The Jesuits said Monday that a famous artist priest is definitively expelled from the religious order for sexually, spiritually and psychologically abusing women, and lamented they couldn’t prosecute him more vigorously under the Vatican’s internal procedures.
The Rev. Marko Ivan Rupnik remains a Catholic priest but is no longer a Jesuit priest, after he didn’t appeal his June expulsion decree, said Rupnik’s former superior, the Rev. Johan Verschueren.
Rupnik, a Slovenian priest, is one of the most celebrated religious artists in the Catholic Church. His mosaics decorate churches and basilicas around the world, including at the Vatican.
After conducting an investigation, the Jesuits announced in June that they determined the women’s claims to be “very highly credible.”
They said they had kicked Rupnik out of the order because of his “stubborn refusal to observe the vow of obedience.” The Jesuits had exhorted Rupnik to atone for his misconduct and enter into a process of reparation with his victims, but he refused.
“I cannot but greatly regret this insistent and stubborn inability to confront the voices of so many people who have felt hurt, offended and humiliated by his behavior and conduct toward them,” Verschueren wrote in a letter obtained Monday confirming the expulsion.
At the same time, Verschueren acknowledged criticism that Rupnik still remains a priest, who now has no religious supervision whatsoever. He said the Vatican’s current legislation precluded an investigation that could have led to a harsher penalty — the most stringent church penalty is to defrock a priest, essentially making him a regular layman again.
It was a reference to the fact that at the time of Rupnik’s alleged abuse, the Vatican didn’t usually punish sexual or other types of misconduct between priests and adult women, considering any such relations consensual.
The Vatican has recently begun to recognize such misconduct as criminal, but new laws can’t be applied retroactively, and the Vatican is generally loathe to make exceptions to punish old misconduct involving adults.
Going forward, if Rupnik wants to preach and celebrate the sacraments publicly, he will have to find a friendly bishop to take him in — something that isn’t out of the question since he retains steadfast supporters.
Among them are the leaders of the Aletti Center, an ecumenical study center and mosaic art studio founded by Rupnik in the 1990s in Rome.
In June, the current leader, Maria Campatelli, issued a strong defense of Rupnik, calling the allegations against him “defamatory and unproven.”
In an open letter, she said the claims amounted to a form of media “lynching” against the priest and his art center.
She added that Rupnik had himself asked to leave the Jesuits in January and that other Jesuit priests at the Aletti center made similar requests because of their “overriding distrust of superiors.” Verscheueren confirmed Rupnik requested to leave but said that was denied because the Jesuits wanted him to make amends with his victims.
On Monday, Verscheueren said the order would distance itself legally from the Aletti Center, which no longer has a Jesuit community in residence.

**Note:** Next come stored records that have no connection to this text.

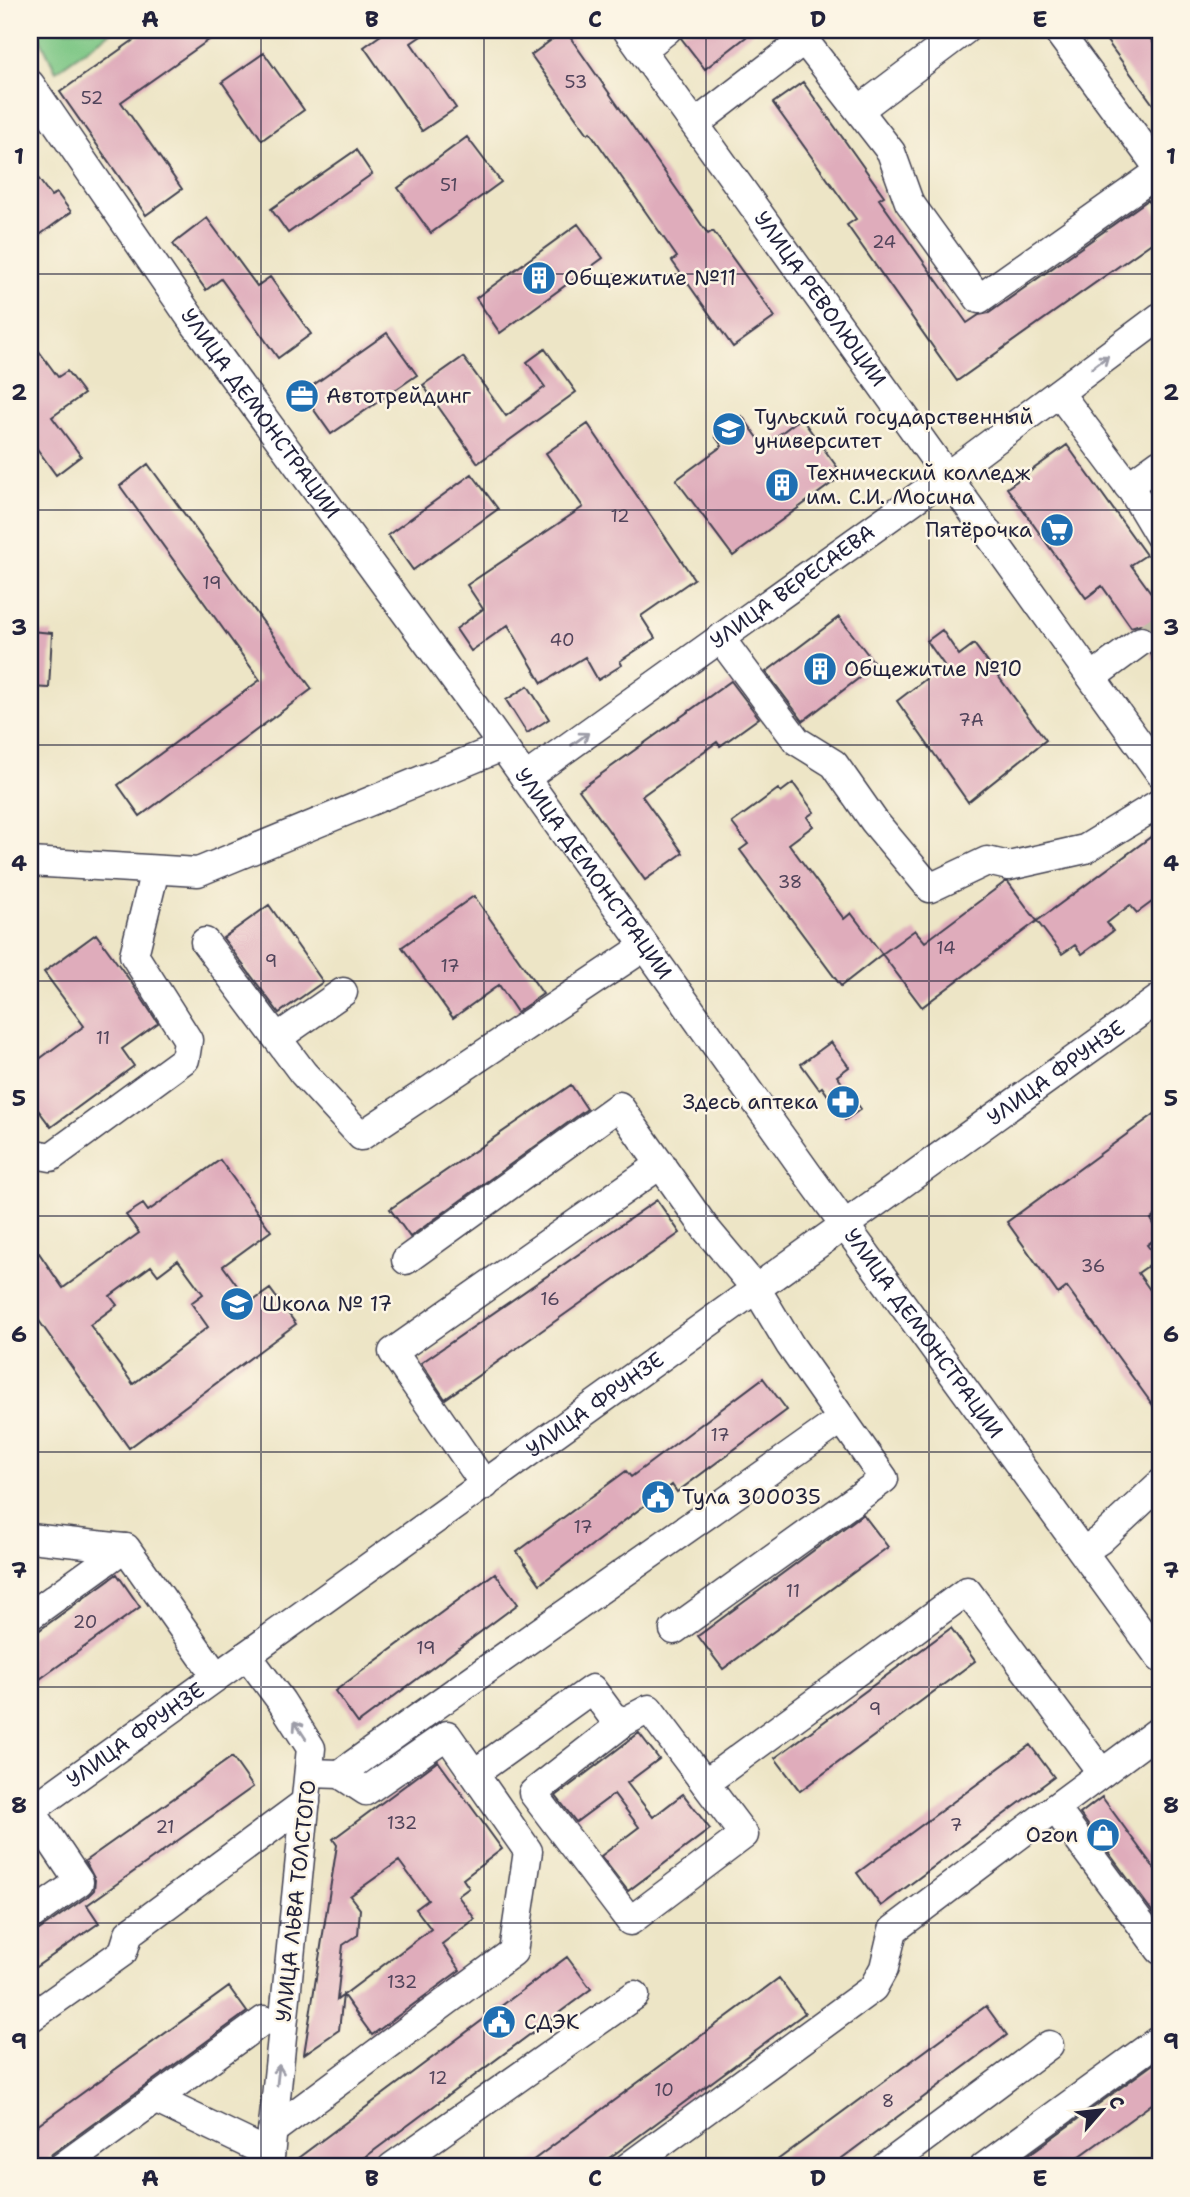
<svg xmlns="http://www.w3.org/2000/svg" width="1190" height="2197" font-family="'Shantell Sans',sans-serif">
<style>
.green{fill:#7bc684;stroke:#4e7460;stroke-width:2}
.building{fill:#dfacbb;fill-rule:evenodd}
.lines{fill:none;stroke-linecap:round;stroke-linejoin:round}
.minor-tunnel{stroke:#c4beaa;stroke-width:28;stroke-dasharray:28 14;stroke-linecap:butt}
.minor-casing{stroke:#403f50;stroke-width:31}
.minor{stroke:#fff;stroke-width:28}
.oneway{stroke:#9c9ca7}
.grid{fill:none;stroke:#22223b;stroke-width:2;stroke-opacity:0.55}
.labels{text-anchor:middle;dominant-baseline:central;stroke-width:5;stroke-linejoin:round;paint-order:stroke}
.number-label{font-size:18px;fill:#51445b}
.poi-label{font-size:21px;fill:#22223b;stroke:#fcf5e5;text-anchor:start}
.street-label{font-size:21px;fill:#22223b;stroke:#fcf5e5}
.neatline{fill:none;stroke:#22223b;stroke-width:2.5}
.grid-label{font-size:23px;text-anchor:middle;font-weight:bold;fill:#22223b}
</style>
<rect width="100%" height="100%" fill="#fcf5e5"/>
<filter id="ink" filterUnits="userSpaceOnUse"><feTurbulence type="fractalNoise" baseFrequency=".0143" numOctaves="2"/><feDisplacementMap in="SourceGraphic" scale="14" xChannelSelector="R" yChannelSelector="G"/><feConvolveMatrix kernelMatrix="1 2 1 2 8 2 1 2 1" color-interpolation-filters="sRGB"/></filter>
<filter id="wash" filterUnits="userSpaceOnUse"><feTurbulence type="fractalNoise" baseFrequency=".00686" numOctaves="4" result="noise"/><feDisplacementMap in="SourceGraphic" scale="28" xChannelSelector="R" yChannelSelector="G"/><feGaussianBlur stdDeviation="1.57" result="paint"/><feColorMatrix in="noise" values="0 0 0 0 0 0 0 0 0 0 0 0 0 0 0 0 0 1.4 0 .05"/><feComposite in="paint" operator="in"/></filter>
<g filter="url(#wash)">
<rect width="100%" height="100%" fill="#ede5c6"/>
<path class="green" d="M36,30H114L56,71Z"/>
<g id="blocks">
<path class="building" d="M148,30H223L121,102L182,189L146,215L60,92Z
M388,30H430L411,43L456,108L422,131L364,47Z
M565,30L708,234L713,231L775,317L733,347L672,261L677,257L590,132L588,134L531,55Z
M683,30H755L705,69L681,38Z
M1099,30H1144L1160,52V114Z
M264,53L304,110L262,140L222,82Z
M803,82L884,196L879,199L967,323L979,315L989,313L1148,200L1160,218V237L957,381L847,225L856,219L773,103Z
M467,137L501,182L431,233L398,188Z
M356,150L372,174L288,233L271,209Z
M30,167L51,196L57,193L71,212L30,242Z
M207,218L257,286L270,277L311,334L278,358L221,279L206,290L173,244Z
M578,224L603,258L500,333L476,298Z
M387,333L417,375L331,434L302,393Z
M30,339L58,377L67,371L84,394L52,417L81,456L56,475L30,439Z
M545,349L576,392L478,463L423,385L463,357L506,416L545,387L527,362Z
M742,416L764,446L801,418L843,475L733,556L676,480L722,446L715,436Z
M588,424L694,579L641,616L655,638L620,661L622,665L598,680L585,657L542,683L508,625L471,651L456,629L483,609L467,585L583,507L546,453Z
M1067,445L1146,555L1131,565L1160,605V667L1151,654L1156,648L1158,640L1154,631L1148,626L1140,624L1131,627L1102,586L1086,598L1007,488Z
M148,464L312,689L140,816L118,785L260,680L120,486Z
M472,474L498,509L413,570L388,535Z
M839,617L876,665L803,721L766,672Z
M942,630L959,655L974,644L1046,740L968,802L897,701L944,665L927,641Z
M30,631L52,633L49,688L30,687Z
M731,681L759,718L720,746L717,742L642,796L683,853L645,880L579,790Z
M528,686L549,719L527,733L506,700Z
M793,783L814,812L807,817L813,826L789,844L844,919L851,913L882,954L841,986L740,850L748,844L732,823L778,789L781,792Z
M1152,836L1160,847V896L1137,913L1130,905L1107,923L1113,931L1082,954L1075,945L1062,954L1037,921Z
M1005,882H1008L1037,921L922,1007L882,954L915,930L925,942Z
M474,896L543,994L517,1012L499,985L453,1018L402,947Z
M269,905L323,982L279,1013L223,938Z
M96,934L131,982L158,1023L122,1049L134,1066L51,1127L30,1099V1066L84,1026L44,972Z
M831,1042L849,1067L837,1076L861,1109L845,1120L822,1087L819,1089L801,1064Z
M571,1085L587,1109L410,1237L390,1209Z
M1160,1110V1212L1151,1219L1160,1235L1147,1245L1158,1259L1138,1273L1160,1304V1415L1067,1287L1058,1294L1007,1222Z
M220,1160L271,1231L223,1266L250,1303L270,1289L296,1324L129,1448L30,1308V1260L39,1253L63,1288L139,1233L126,1215L143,1204L148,1211ZM178,1260L203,1294L191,1303L208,1327L133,1384L90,1325L117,1305L110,1296L151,1266L158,1275Z
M657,1200L680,1233L445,1399L421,1363Z
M763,1378L787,1410L677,1492L672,1485L540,1584L517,1552L626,1471L631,1477Z
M863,1514L888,1547L723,1669L698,1636Z
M495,1573L518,1604L358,1723L335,1691Z
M117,1574L140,1607L30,1686V1637Z
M951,1628L975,1661L800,1791L775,1758Z
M639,1733L659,1759L627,1783L653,1817L683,1794L710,1829L628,1891L601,1856L639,1827L614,1794L576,1822L556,1796Z
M1030,1745L1054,1777L881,1906L857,1873Z
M232,1757L253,1787L87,1905L99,1923L30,1971V1932L39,1930L88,1896L94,1890L95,1880L85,1861Z
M438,1761L502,1849L463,1879L469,1888L458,1896L475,1919L442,1944L460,1970L372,2035L343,1995L339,2030L304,2054L337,1845L333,1839ZM399,1861L428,1900L416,1909L431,1929L337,2000L343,1945L358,1935L360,1909L350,1896Z
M1102,1797L1160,1876V1922L1080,1814Z
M567,1957L591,1989L352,2167H286Z
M779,1978L805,2013L597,2167H524Z
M229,1987L247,2012L52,2154L43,2167H30V2131Z
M986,2006L1007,2035L830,2167H768Z
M1160,2059V2098L1065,2167H1012Z"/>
</g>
</g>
<g filter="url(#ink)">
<use href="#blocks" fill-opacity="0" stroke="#403f50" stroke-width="2"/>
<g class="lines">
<path class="minor-tunnel" d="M1141,641L1160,628"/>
<g class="minor-casing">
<g id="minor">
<path id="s1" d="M627,30L1160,773"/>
<path d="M1057,30L1160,170"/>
<path d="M642,50L667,30"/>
<path id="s2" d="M30,84L192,320L476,709L809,1176L1160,1658"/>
<path d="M859,110L965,30"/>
<path d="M695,124L804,40L891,152L909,202L979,299L1160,171"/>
<path d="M1059,393L1133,492L1160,537"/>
<path d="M1128,486L1160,463"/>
<path d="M720,638L797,741L834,764L874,821L930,888L987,861L1009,866L1085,849L1160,803"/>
<path d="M1092,677L1141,641"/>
<path id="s3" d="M525,778L947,476L1160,317"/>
<path d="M30,862L198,872L502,747"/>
<path d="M205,942L303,1073L361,1136L644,947"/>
<path d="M277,1038L343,992"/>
<path d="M30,1153L51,1157L185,1059L188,1040L134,955L155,870"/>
<path d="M485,1485L393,1352L661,1164"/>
<path d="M30,1538L124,1548"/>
<path d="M1083,1551L1100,1540L1160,1484"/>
<path d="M30,1616L124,1548H126L216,1676"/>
<path d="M674,1630L884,1479L842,1419"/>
<path d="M247,1655L281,1701L311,1748L269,2167"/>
<path d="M1160,1730L1055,1808L1160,1950"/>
<path d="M475,1773L592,1689L612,1716L624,1722L649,1709L744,1835L630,1921L533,1793L624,1722"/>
<path d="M340,1774C506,1654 675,1538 842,1419L790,1345L757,1290L706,1229L619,1106L406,1260"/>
<path d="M705,1783L967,1591L1102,1773"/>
<path d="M30,1809L79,1882L30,1916"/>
<path id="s4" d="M30,1811L1160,998"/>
<path d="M30,2018L123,1952L129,1933L306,1802"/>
<path d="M155,2099L270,2154"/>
<path d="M272,2131L513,1952L528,1851L447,1735L366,1791L340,1774L309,1773"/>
<path d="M62,2167L264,2020"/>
<path d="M392,2167L635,1995"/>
<path d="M628,2167L873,1988L884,1968L893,1930L1055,1808"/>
<path d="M885,2167L1049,2045"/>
<path d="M984,2167L1160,2039"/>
</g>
</g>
<use href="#minor" class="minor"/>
</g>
<defs><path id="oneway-shaft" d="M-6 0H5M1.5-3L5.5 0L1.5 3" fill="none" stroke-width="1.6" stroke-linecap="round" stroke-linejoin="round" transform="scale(1.75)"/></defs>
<g class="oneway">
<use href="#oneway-shaft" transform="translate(1100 362) rotate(-37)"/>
<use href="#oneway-shaft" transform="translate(580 739) rotate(-36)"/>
<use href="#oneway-shaft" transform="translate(300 1730) rotate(-123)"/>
<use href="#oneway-shaft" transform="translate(278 2075) rotate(-84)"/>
</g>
</g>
<path class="grid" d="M261,30V2167M484,30V2167M706,30V2167M929,30V2167M30,274H1160M30,510H1160M30,745H1160M30,981H1160M30,1216H1160M30,1452H1160M30,1687H1160M30,1923H1160"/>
<defs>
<g id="building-disc" transform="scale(1.75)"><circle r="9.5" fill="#1f6fb2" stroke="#fcf5e5"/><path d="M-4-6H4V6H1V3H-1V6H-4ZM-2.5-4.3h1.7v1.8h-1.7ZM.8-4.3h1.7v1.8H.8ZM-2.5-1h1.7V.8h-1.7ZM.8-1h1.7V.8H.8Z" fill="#fff"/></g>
<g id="office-disc" transform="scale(1.75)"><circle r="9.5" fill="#1f6fb2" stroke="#fcf5e5"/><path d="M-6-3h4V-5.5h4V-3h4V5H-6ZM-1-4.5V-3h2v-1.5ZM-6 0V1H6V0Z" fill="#fff"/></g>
<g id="university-disc" transform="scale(1.75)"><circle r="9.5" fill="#1f6fb2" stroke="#fcf5e5"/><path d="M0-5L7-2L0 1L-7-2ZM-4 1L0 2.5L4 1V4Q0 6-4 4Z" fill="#fff"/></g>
<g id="supermarket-disc" transform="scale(1.75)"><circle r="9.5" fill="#1f6fb2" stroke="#fcf5e5"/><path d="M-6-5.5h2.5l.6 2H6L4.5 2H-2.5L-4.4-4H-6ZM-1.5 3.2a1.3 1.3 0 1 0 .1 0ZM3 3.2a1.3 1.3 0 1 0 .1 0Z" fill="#fff"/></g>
<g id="pharmacy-disc" transform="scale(1.75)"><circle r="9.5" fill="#1f6fb2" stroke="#fcf5e5"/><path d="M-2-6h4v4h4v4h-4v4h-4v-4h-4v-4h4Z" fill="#fff"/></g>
<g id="school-disc" transform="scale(1.75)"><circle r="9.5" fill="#1f6fb2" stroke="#fcf5e5"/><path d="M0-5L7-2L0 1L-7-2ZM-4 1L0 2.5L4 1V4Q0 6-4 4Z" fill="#fff"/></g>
<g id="civic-disc" transform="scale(1.75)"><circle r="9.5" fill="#1f6fb2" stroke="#fcf5e5"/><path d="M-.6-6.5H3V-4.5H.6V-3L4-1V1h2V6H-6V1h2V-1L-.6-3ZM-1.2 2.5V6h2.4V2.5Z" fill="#fff"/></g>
<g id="shop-disc" transform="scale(1.75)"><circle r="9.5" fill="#1f6fb2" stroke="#fcf5e5"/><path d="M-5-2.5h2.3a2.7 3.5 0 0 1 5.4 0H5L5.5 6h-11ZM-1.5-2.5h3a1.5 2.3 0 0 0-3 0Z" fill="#fff"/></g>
</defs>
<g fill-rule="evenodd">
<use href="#building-disc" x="539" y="278"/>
<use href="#office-disc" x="302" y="396"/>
<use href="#university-disc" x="729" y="429"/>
<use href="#building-disc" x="782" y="485"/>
<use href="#supermarket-disc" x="1057" y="530"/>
<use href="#building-disc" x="820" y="669"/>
<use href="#pharmacy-disc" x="843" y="1102"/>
<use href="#school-disc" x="237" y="1304"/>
<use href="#civic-disc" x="658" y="1497"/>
<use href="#shop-disc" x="1103" y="1835"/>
<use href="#civic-disc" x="499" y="2022"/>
</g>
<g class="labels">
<g class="number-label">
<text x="576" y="82">53</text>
<text x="92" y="98">52</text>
<text x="449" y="185">51</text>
<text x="884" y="242">24</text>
<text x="620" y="516">12</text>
<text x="212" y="583">19</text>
<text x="562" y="640">40</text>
<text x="971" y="720">7А</text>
<text x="790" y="882">38</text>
<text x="946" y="948">14</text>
<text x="271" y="961">9</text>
<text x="450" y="966">17</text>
<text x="103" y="1038">11</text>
<text x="1093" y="1266">36</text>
<text x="550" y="1299">16</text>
<text x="720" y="1435">17</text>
<text x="583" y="1527">17</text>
<text x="793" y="1591">11</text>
<text x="85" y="1622">20</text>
<text x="426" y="1648">19</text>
<text x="875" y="1709">9</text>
<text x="402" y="1823">132</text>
<text x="956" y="1825">7</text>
<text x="165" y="1827">21</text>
<text x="402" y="1982">132</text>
<text x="438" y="2078">12</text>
<text x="664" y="2090">10</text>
<text x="888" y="2101">8</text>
</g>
<g class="poi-label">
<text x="564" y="278">Общежитие №11</text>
<text x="326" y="396">Автотрейдинг</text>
<text x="754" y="417">Тульский государственный<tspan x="754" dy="24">университет</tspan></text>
<text x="806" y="473">Технический колледж<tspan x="806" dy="24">им. С.И. Мосина</tspan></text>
<text x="1032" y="530" text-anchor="end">Пятёрочка</text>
<text x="844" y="669">Общежитие №10</text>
<text x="818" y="1102" text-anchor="end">Здесь аптека</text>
<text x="262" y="1304">Школа № 17</text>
<text x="682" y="1497">Тула 300035</text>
<text x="1078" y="1835" text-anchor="end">Ozon</text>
<text x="524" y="2022">СДЭК</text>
</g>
<g class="street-label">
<text stroke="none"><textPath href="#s1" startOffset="331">УЛИЦА РЕВОЛЮЦИИ</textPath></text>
<text stroke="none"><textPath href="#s2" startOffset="402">УЛИЦА ДЕМОНСТРАЦИИ</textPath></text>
<text stroke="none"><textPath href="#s3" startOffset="329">УЛИЦА ВЕРЕСАЕВА</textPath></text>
<text stroke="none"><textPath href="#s2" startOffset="970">УЛИЦА ДЕМОНСТРАЦИИ</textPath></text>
<text stroke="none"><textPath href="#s4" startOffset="1264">УЛИЦА ФРУНЗЕ</textPath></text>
<text stroke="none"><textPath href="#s2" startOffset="1536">УЛИЦА ДЕМОНСТРАЦИИ</textPath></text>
<text stroke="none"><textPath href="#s4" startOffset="696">УЛИЦА ФРУНЗЕ</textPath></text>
<text stroke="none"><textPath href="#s4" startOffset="130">УЛИЦА ФРУНЗЕ</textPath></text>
<text transform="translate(296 1901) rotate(-84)">УЛИЦА ЛЬВА ТОЛСТОГО</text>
</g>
</g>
<rect width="1190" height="2197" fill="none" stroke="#fcf5e5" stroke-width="77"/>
<g transform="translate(1102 2110) rotate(62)" stroke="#fcf5e5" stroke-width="5" paint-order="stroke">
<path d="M0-5L12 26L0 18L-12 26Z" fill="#22223b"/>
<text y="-10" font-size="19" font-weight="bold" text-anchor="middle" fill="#22223b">С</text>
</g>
<rect x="38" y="38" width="1114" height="2120" class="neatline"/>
<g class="grid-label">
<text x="150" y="27">A</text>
<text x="372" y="27">B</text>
<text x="595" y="27">C</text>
<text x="818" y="27">D</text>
<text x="1040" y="27">E</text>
<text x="19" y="164">1</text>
<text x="1171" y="164">1</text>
<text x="19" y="400">2</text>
<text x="1171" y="400">2</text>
<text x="19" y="635">3</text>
<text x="1171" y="635">3</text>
<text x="19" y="871">4</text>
<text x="1171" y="871">4</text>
<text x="19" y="1106">5</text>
<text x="1171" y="1106">5</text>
<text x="19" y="1342">6</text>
<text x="1171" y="1342">6</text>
<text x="19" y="1578">7</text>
<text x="1171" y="1578">7</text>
<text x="19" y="1813">8</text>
<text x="1171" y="1813">8</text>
<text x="19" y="2049">9</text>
<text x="1171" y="2049">9</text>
<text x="150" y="2186">A</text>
<text x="372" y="2186">B</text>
<text x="595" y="2186">C</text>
<text x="818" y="2186">D</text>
<text x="1040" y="2186">E</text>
</g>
</svg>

The Jesuits inaugurated the center in 1993 and are linked to
it canonically as a public association of the faithful. Verscheureren
said the Jesuits plan to exit the association and terminate the
partnership.
Francis’ role in the case came into question after the Jesuits acknowledged that Rupnik had been briefly declared excommunicated in 2020 for having committed one of the most serious crimes in the Catholic Church — using the confessional to absolve a woman with whom he had engaged in sexual activity.
The excommunication was lifted two weeks after it was declared, raising the question of whether Francis had intervened on behalf of his fellow Jesuit.
In a January interview with The Associated Press, Francis denied he had intervened other than procedurally, to keep new allegations against Rupnik in the same tribunal as older ones.
At the same time, Francis seemed to know far more about the outcome than the Jesuits had revealed, saying also that Rupnik had paid compensation to the woman.